Movie review by Greg Carlson

Ben Affleck returns to Boston in “The Town,” a generically titled reference to armed bank robbery academy Charlestown, the gentrified neighborhood that tough Irish mobsters once called home. Based on Chuck Hogan’s 2004 novel “Prince of Thieves,” “The Town” swings hard for Fenway’s Green Monster, and its pastiche of blue-collar drama, class-divide courtship, and jittery heist thriller will appeal to viewers who enjoy the adrenaline rush of movies like Michael Mann’s “Heat,” to which “The Town” owes a sizable debt. Despite the repetition of its shootouts, Affleck the filmmaker confidently stages car chases and gun battles, even if his facility with delicate romance lacks the same flair.

As a director, Affleck fails to top the quality of his debut “Gone Baby Gone,” due in no small measure to the challenge of pulling double duty as lead actor. Affleck’s Doug MacCray is pure Hollywood fantasy: a vicious thug and thief capable of tenderness and compassion. While the other members of his gang pound whiskey, sober MacRay nurses cranberry juice and a broken heart over the long-ago disappearance of his fragile mother. It is no wonder that he falls for Rebecca Hall’s Claire Keesey, the bank manager kidnapped and terrorized by MacRay’s disguised crew during a successful stickup. Of course, Claire has no idea that her new boyfriend held her hostage at gunpoint, and the viewers wait anxiously for the other shoe to drop.

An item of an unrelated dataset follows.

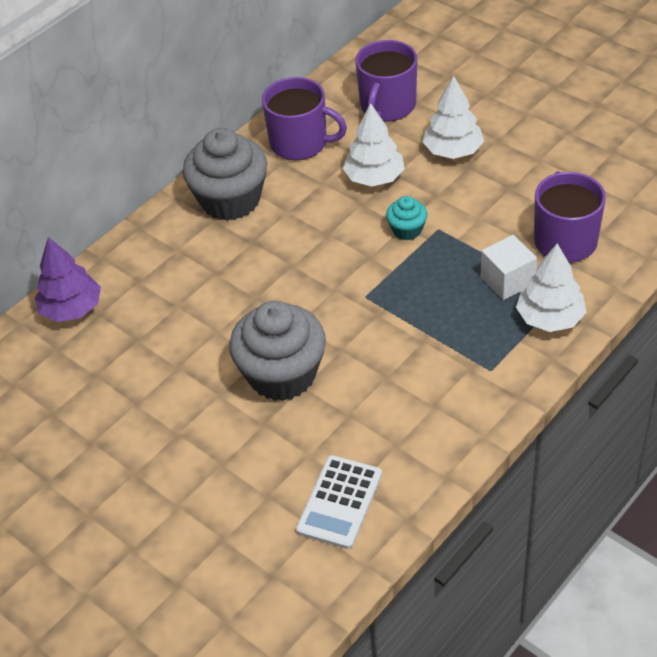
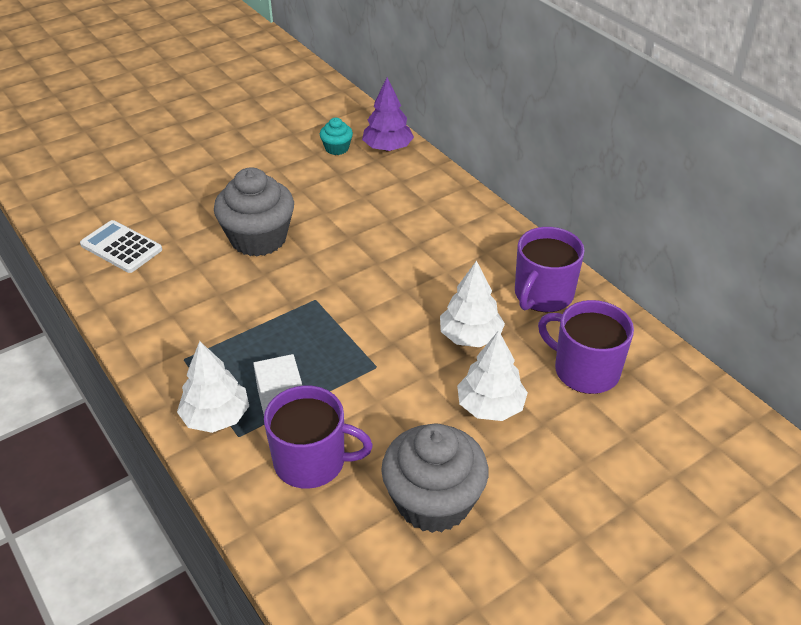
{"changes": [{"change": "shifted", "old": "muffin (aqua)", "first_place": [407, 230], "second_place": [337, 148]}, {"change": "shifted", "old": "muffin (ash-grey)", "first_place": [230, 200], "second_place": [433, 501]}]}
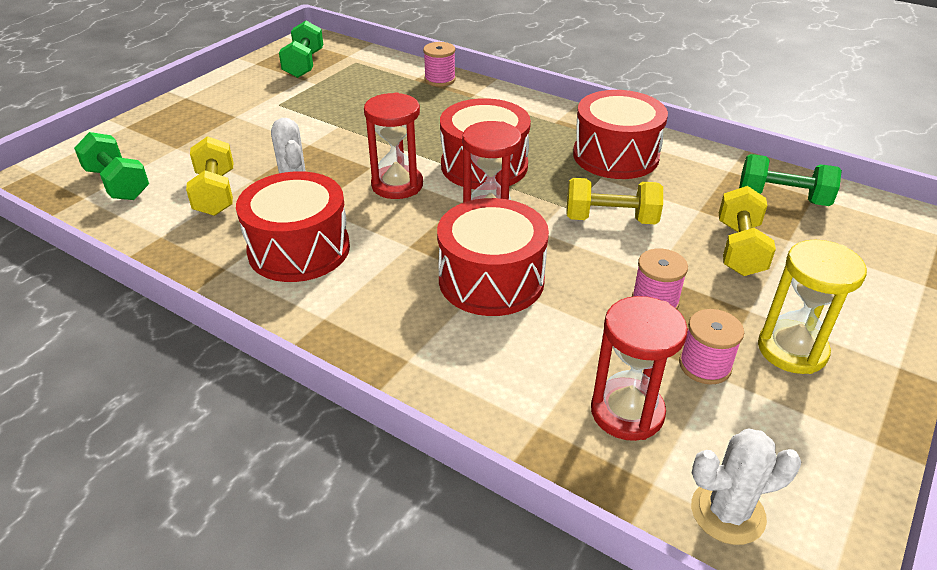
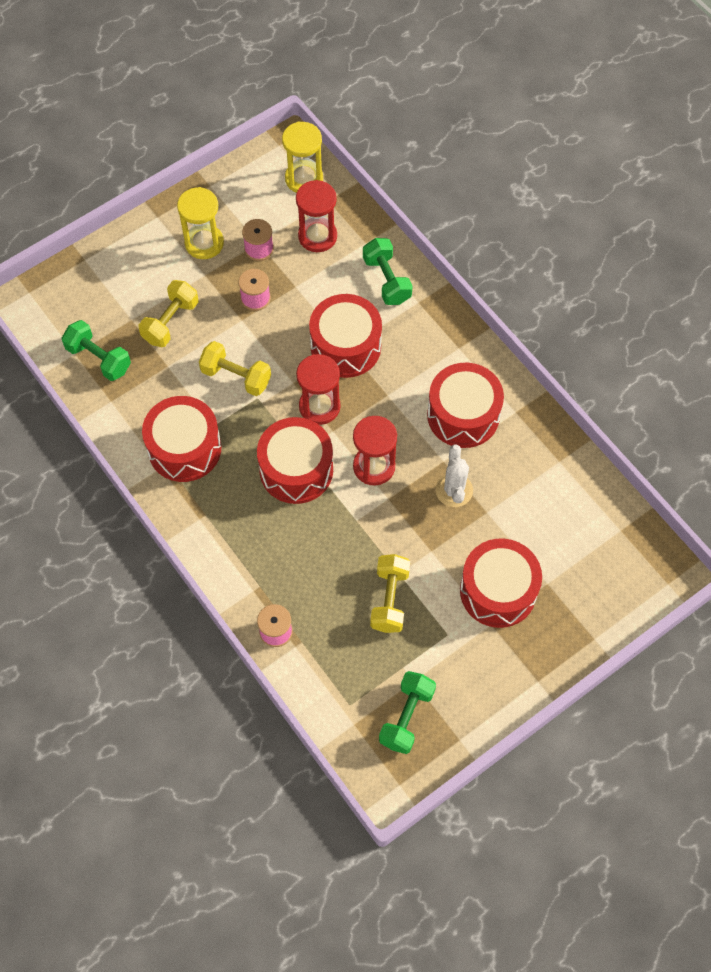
{"changes": [{"change": "swapped", "old": "saguaro cactus (pure white)", "new": "sand timer (yellow)", "first_place": [727, 512], "second_place": [304, 179]}, {"change": "shifted", "old": "dumbbell (leaf-green)", "first_place": [118, 184], "second_place": [386, 280]}, {"change": "shifted", "old": "dumbbell (yellow)", "first_place": [215, 193], "second_place": [389, 599]}, {"change": "new", "new": "toy drum (red)", "second_place": [498, 591]}]}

Doug’s feelings for Claire strain the bond he shares with childhood friend Jem (Jeremy Renner), a combustible sociopath on a collision course with the FBI agents closing the net on the crooks. Also complicating Doug’s life is Jem’s sister Krista (Blake Lively), a single mother and drug addict whose child may or may not have been fathered by Doug. Unfortunately, the masculine swagger of “The Town” leaves little for the two key female characters to do, and both Hall and Lively take it on the chin, although the latter shares a terrific scene in a gritty dive with John Hamm’s federal agent. No believable explanation is offered for the ease and speed with which the more sophisticated Claire falls for the jagged Doug, and the movie’s twist on Stockholm syndrome is its most problematic component.

“The Town” has already been sized up against other Boston-set movies, including “The Friends of Eddie Coyle,” “The Departed,” and “Mystic River,” and the city certainly announces its presence as a colorful, major character. Shots of the Bunker Hill Monument, the Charles River, the Zakim Bridge and the dense maze of North End construction abet the filmmaker’s desire for credibility, even if locals will scoff at the range of accents displayed by the cast members. The Boston Globe’s Ty Burr helpfully points out to residents and non-residents alike that “The Town” takes place in Movie Boston, and reminds the hyper-sensitive Suffolk County skeptics who chortled during the trailer that one of author Hogan’s aims was to comment on the drawbacks of border-defined insularity. Affleck, as expected, is more interested in getting the fantasy right, and on that score, “The Town” is not half bad.